Ma come hanno fatto i super Paperoni del pianeta ad arricchirsi così tanto al tempo della pandemia? Se per chi possiede aziende come Amazon è facilmente intuibile che il lockdown abbia comportato un aumento vertiginoso del giro d’affari, per altri la crescita sembra meno chiara. Una spiegazione però la fornisce la stessa banca svizzera Ubs: “Hanno fatto buoni affari durante la crisi causata dal Covid-19, perché non solo hanno cavalcato la tempesta al ribasso, ma hanno anche guadagnato con il rimbalzo dei mercati azionari”. In parole povere, hanno puntato in borsa la loro fortuna e ci hanno fatto un sacco di soldi.
Come dicevamo però, non solo crescono i patrimoni dei super ricchi ma aumentano anche povertà e disuguaglianze in tutto il mondo. Dall’inizio della pandemia sono oltre 50 milioni le persone che hanno perso il posto di lavoro, e secondo la Banca mondiale “molti paesi stanno registrando un calo del reddito da lavoro in una misura vista raramente”. Potrebbero essere fino a 150 milioni le persone nel mondo a cadere in una soglia di povertà estrema a causa del coronavirus: per la prima volta da oltre 25 anni il numero di coloro che vivono con meno di 1,6 euro al giorno è destinato crescere.

# Attività da svolgere:
a - Rispondi in base al brano:
(i) Quale banca svizzera fornisce una spiegazione dell'arricchimento dei super ricchi?
(ii) Quante persone hanno perso il posto di lavoro dall'inizio della pandemia?
(iii) Fino a quante persone nel mondo potrebbero cadere in una soglia di povertà estrema a causa del coronavirus?
b - Traduci in inglese questa frase del brano: "In parole povere, hanno puntato in borsa la loro fortuna e ci hanno fatto un sacco di soldi."
c - Elenca tutte le aziende e le istituzioni nominate nel brano.
L'elenco è materiale a sé, distinto dal brano.

# Voci estratte:
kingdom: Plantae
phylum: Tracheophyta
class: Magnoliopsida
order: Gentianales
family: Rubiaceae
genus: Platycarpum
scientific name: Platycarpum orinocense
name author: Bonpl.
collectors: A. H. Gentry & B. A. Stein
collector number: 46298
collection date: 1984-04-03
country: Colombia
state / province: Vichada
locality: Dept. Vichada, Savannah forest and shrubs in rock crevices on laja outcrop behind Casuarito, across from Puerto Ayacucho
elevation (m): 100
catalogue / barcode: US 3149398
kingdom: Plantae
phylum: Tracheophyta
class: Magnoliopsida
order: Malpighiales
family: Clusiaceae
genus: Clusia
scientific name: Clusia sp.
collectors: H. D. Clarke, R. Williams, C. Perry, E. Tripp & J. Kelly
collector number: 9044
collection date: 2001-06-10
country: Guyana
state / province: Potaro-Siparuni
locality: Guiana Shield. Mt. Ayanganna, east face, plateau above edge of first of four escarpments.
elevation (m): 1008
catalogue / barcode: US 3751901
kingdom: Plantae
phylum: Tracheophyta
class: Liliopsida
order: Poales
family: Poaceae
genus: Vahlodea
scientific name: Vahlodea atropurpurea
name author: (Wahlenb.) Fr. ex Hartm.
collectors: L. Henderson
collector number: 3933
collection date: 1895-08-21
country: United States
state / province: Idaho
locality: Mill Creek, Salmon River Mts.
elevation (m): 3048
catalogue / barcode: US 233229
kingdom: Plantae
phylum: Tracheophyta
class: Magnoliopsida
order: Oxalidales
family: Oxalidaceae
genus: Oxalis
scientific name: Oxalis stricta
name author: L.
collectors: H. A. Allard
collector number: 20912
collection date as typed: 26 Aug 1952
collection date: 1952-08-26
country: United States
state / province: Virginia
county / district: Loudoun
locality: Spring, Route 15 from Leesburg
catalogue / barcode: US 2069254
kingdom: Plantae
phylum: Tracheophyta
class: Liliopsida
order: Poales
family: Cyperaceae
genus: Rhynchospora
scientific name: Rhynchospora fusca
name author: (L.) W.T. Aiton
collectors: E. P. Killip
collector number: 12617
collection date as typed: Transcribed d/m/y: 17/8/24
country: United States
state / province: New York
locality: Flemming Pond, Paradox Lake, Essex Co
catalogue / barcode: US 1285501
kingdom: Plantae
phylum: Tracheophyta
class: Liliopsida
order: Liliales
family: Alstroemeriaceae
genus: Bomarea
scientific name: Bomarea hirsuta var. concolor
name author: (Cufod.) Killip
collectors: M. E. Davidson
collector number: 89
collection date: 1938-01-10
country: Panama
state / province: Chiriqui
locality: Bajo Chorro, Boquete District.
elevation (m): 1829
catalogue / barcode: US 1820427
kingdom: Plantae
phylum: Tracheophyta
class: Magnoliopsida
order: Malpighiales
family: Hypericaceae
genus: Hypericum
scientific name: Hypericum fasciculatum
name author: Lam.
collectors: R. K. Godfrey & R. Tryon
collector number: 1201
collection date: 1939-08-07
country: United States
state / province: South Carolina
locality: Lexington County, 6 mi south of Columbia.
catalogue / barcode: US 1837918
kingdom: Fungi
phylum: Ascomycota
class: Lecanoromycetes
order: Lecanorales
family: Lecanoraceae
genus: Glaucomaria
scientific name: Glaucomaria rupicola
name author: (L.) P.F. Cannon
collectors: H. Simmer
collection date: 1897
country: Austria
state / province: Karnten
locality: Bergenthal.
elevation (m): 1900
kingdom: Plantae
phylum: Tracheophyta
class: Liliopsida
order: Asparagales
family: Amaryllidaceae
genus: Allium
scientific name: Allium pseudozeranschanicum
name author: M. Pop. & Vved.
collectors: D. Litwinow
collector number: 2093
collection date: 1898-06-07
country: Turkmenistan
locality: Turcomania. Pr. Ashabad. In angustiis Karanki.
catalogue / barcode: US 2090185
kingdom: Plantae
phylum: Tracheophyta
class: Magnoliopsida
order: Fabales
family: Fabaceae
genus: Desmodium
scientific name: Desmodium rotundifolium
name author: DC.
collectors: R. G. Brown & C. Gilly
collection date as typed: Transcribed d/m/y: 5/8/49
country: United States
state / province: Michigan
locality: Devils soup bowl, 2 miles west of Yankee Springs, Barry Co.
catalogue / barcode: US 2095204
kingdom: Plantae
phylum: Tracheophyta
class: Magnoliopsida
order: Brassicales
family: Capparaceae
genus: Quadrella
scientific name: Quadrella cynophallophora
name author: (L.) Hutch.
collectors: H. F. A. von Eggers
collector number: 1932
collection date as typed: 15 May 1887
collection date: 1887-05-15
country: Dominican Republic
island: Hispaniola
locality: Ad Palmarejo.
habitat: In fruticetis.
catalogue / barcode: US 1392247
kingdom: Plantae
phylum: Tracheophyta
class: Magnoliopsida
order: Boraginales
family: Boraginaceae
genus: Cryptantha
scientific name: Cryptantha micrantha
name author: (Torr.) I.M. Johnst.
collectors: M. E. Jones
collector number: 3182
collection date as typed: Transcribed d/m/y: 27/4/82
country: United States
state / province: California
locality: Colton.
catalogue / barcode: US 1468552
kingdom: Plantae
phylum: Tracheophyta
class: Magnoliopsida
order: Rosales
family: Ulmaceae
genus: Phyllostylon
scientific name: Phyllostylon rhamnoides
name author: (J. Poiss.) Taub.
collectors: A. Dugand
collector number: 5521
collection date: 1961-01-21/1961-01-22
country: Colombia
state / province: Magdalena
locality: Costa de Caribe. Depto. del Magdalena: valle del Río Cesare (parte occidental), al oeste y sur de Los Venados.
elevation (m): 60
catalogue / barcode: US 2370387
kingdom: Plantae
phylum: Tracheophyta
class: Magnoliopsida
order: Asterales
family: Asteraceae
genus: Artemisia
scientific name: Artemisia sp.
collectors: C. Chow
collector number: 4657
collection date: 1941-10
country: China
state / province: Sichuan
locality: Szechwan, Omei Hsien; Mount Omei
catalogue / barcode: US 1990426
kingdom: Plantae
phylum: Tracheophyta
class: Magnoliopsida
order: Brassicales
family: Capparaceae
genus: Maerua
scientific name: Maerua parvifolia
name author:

# Risposte alle attività:
a -
(i) Ubs.
(ii) Oltre 50 milioni.
(iii) Fino a 150 milioni.

b - In plain terms, they bet their fortune on the stock market and made a lot of money from it.

c - Amazon, Ubs, Banca mondiale